Tiba-tiba, di tengah usahanya mengumpulkan kesadaran, pintu kamarnya di buka tanpa ketukan. Sesuatu yang Ia jaga sangat ketat dalam disiplin hidupnya. Tak ada ketukan, tak ada pintu yang terbuka dengan sambutan yang ramah.
“Selamat pagi, sudah bangun?”
Seseorang yang tanpa mengetuk pintu itu sudah mendekat ke tempat tidurnya ketika menyapa.
Ati hanya menoleh dan tersenyum. Tak mungkin Ia memaksa ibundanya, sebagai penguasa tunggal di rumah untuk mengetuk pintu, “Pagi Bunda.” Jawabnya.
“Ayo mandi sana.” Bunda memulai satu lagu kebiasaan menegakkan disiplin dengan jalan pintas, yaitu memerintah. Termasuk memaksa anak-anaknya buru-buru bangun dan mandi dengan menyibakkan selimut mereka.

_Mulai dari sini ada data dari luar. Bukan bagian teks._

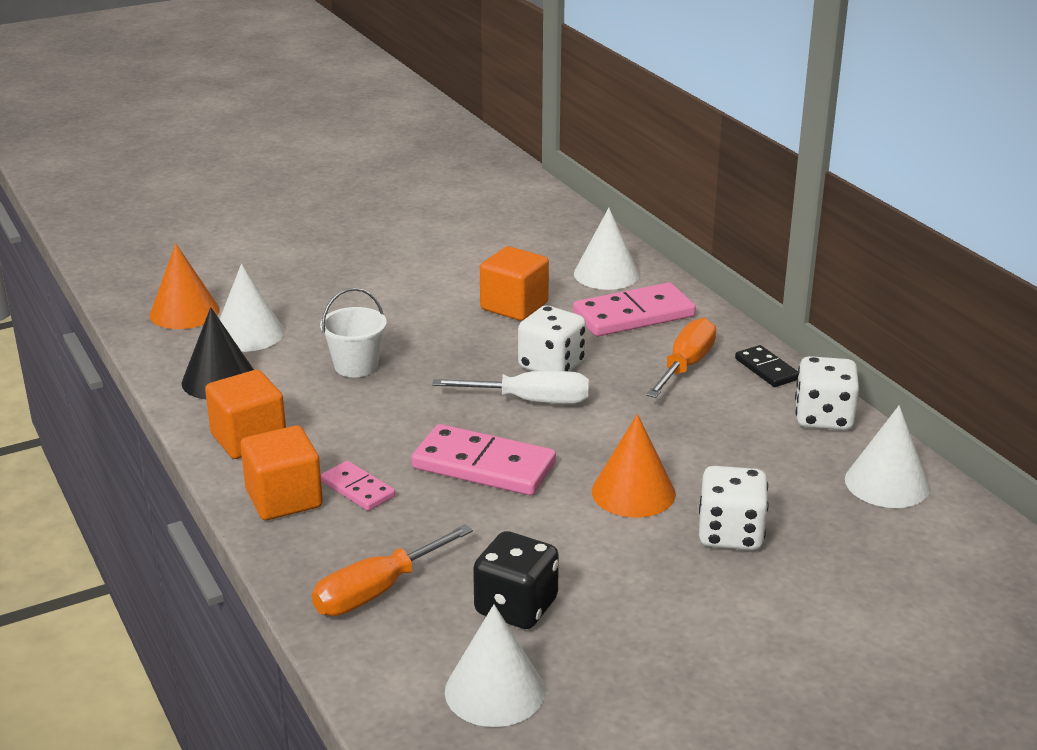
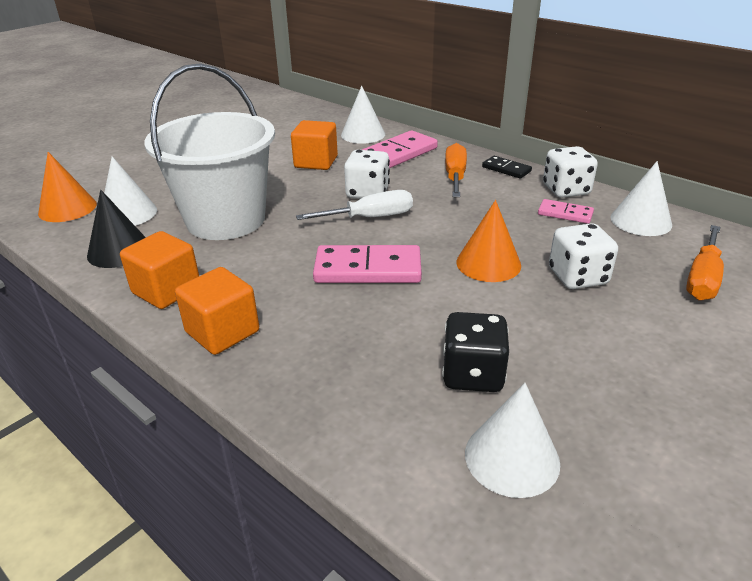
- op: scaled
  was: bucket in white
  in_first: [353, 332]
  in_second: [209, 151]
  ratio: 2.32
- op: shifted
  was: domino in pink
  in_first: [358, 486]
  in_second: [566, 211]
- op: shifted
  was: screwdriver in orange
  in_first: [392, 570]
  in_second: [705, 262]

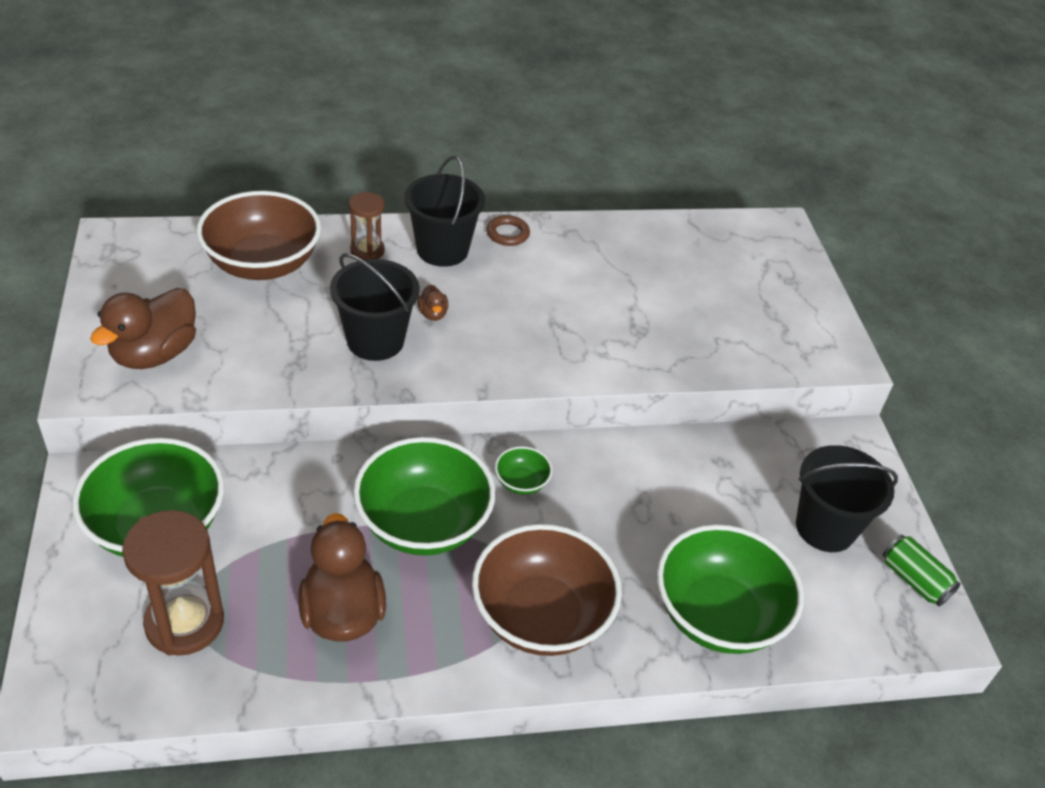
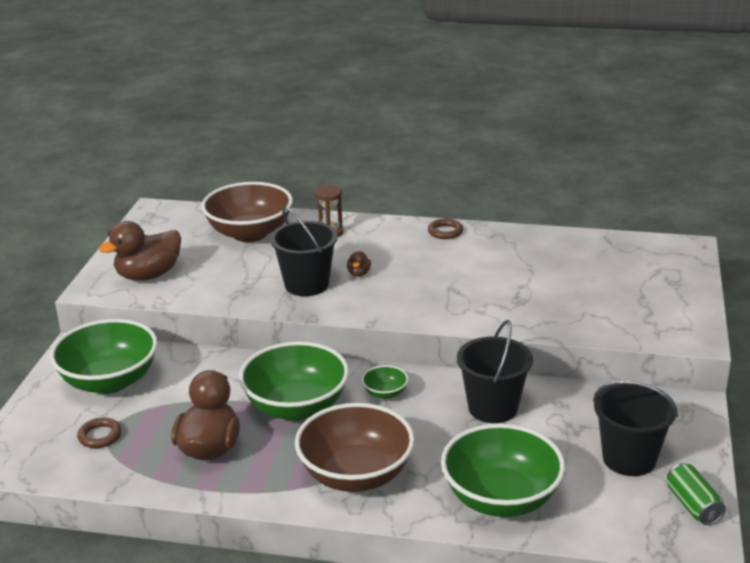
- op: shifted
  was: bucket in black
  in_first: [444, 211]
  in_second: [495, 371]
- op: swapped
  was: hourglass in brown
  now: ring in brown
  in_first: [173, 583]
  in_second: [99, 432]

Tapi, sambil tetap menahan selimut agar tetap menyelimuti tubuhnya, Ati bersikeras, “Aku mau sarapan dulu. Baru mandi dan gosok gigi. Bunda tahu berapa juta kuman yang akan bersarang di mulutkita kalau kita tidak sikat gigi setelah makan?”
Tak ada yang diucapkan bundanya kemudian, wanita itu hanya beranjak dari pinggir tempat tidur dan berjalan ke arah pintu.

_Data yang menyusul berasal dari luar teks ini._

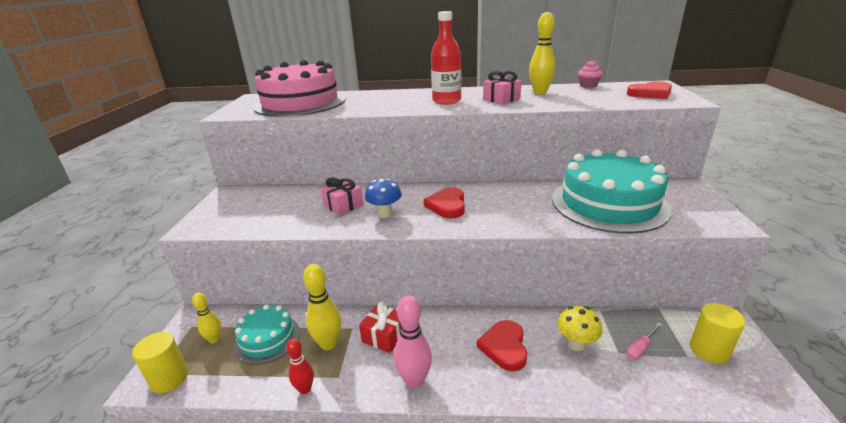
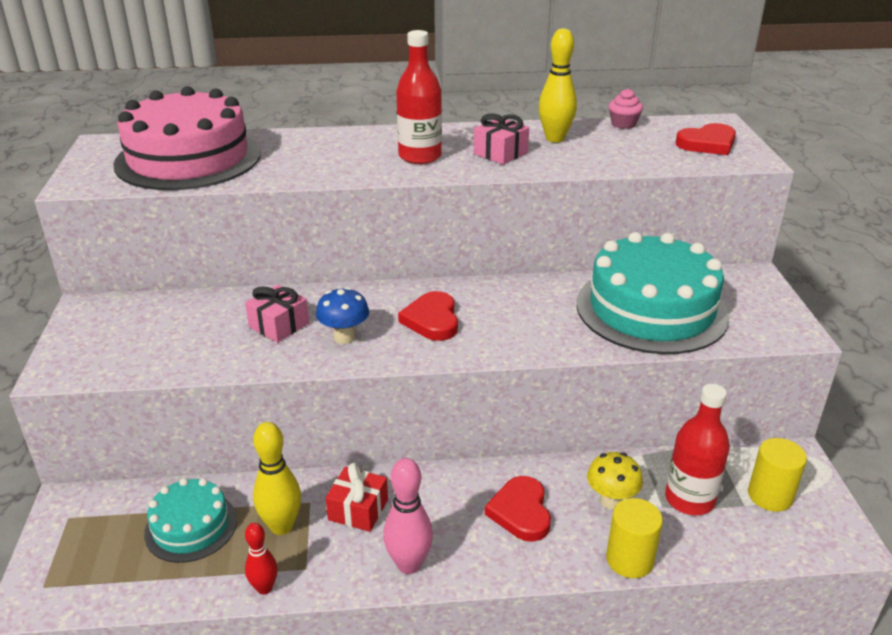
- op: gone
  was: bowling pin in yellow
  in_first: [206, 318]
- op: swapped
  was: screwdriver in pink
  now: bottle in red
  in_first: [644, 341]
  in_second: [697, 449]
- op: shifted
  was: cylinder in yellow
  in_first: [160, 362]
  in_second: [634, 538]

“Bunda...” Panggil Ati saat tangan Bundanya meraih kenop pintu. Wanita hampir enam puluh tahun itu berhenti dan menoleh, mendapatkan Ati memeluk bahunya erat namun lembut begitu tubuhnya sepenuhnya berbalik, “Aku kangen, Bunda...” Bisiknya hangat dan manja.
Bunda membalas pelukannya, “Mandi ya?” Katanya.
Sti tersenyum geli. Bundanya sama sekali tidak berubah.
Memang benar kasih sayang Ibunda itu sepanjang jalan. Bagaimanapun seorang anak telah membuat kebahagiaan dan kebanggan mereka sebagai seorang perempuan dan seorang Ibu nyaris lenyap, mereka masih terus menerus menetap di suatu tempat untuk menerima dan memaafkan anak-anak yang mau kembali.